Exploring Stock Data
I have recently been intrested in modeling stock volatility. In order to make the process easier, I wanted a way to quickly download stock data in R
, and after some quick searching on the web, I stumbled across the tidyquant
package which is able to download stock data from Yahoo Finance, and then conveniently store the data as a tibble
object.
I decided to download the data for the ten largest weighted Dow Jones Industrial Average stocks.
library(tidyquant)
stockDF <- tq_get(c("AAPL", "UNH", "HD", "GS", "MCD", "V", "MSFT", "MMM", "JNJ", "BA"))
str(stockDF)
## tibble [26,390 × 8] (S3: tbl_df/tbl/data.frame)
## $ symbol : chr [1:26390] "AAPL" "AAPL" "AAPL" "AAPL" ...
## $ date : Date[1:26390], format: "2010-01-04" "2010-01-05" ...
## $ open : num [1:26390] 30.5 30.7 30.6 30.2 30 ...
## $ high : num [1:26390] 30.6 30.8 30.7 30.3 30.3 ...
## $ low : num [1:26390] 30.3 30.5 30.1 29.9 29.9 ...
## $ close : num [1:26390] 30.6 30.6 30.1 30.1 30.3 ...
## $ volume : num [1:26390] 1.23e+08 1.50e+08 1.38e+08 1.19e+08 1.12e+08 ...
## $ adjusted: num [1:26390] 26.5 26.5 26.1 26 26.2 ...
head(stockDF)
## # A tibble: 6 x 8
## symbol date open high low close volume adjusted
## <chr> <date> <dbl> <dbl> <dbl> <dbl> <dbl> <dbl>
## 1 AAPL 2010-01-04 30.5 30.6 30.3 30.6 123432400 26.5
## 2 AAPL 2010-01-05 30.7 30.8 30.5 30.6 150476200 26.5
## 3 AAPL 2010-01-06 30.6 30.7 30.1 30.1 138040000 26.1
## 4 AAPL 2010-01-07 30.2 30.3 29.9 30.1 119282800 26.0
## 5 AAPL 2010-01-08 30.0 30.3 29.9 30.3 111902700 26.2
## 6 AAPL 2010-01-11 30.4 30.4 29.8 30.0 115557400 26.0
The data goes all the way back to 2010, but I only want to look at a single year.
stockDF <- stockDF %>% dplyr::filter(lubridate::year(stockDF$date)==2018)
A natural next step is to plot this data, and since it is already in a tidy format, doing so with ggplot2
is easy.
library(ggplot2)
ggplot(stockDF, aes(x=date, y=close))+
geom_line()+
facet_wrap(~symbol, scales='free_y', ncol=2)+
ylab("Daily close")
I want to explore the stock volatility, so I also look at the log daily returns rather than the closing price.

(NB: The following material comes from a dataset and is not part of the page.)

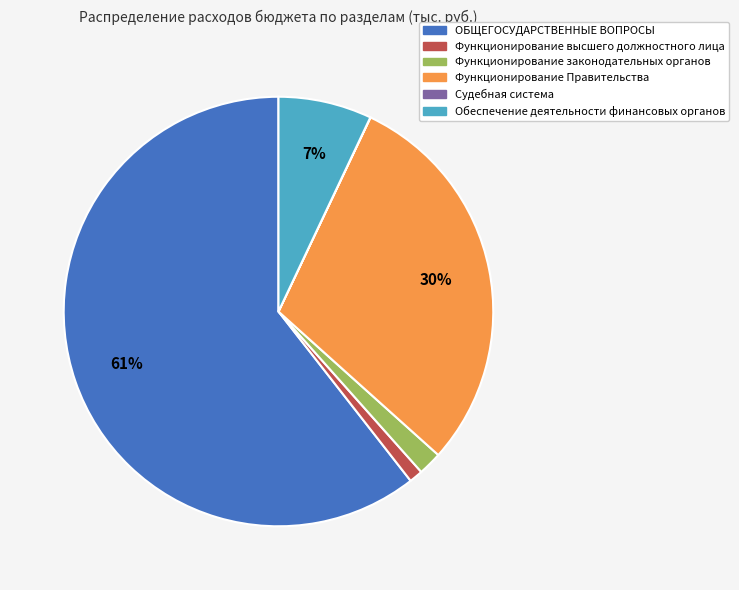

To the nearest percent, what is the average slice percentage?

17%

stockDF <- stockDF %>% dplyr::mutate(logR=log(close/dplyr::lag(close))) %>% dplyr::filter(date != date("2018-01-02"))
ggplot(stockDF, aes(x=date, y=logR))+
geom_line()+
facet_wrap(~symbol, scales='free_y', ncol=2)+
xlim(c(date("2018-01-03"), date("2018-12-31")))+
ylab("Daily log return")
We see that the behavior of volatility tends to be similar across the different stocks. Particularly, there appears to be greater volatility during the beginning and end of this time period than during the middle. This could be useful when modeling this data, as we may be able to account for correlation between the stocks.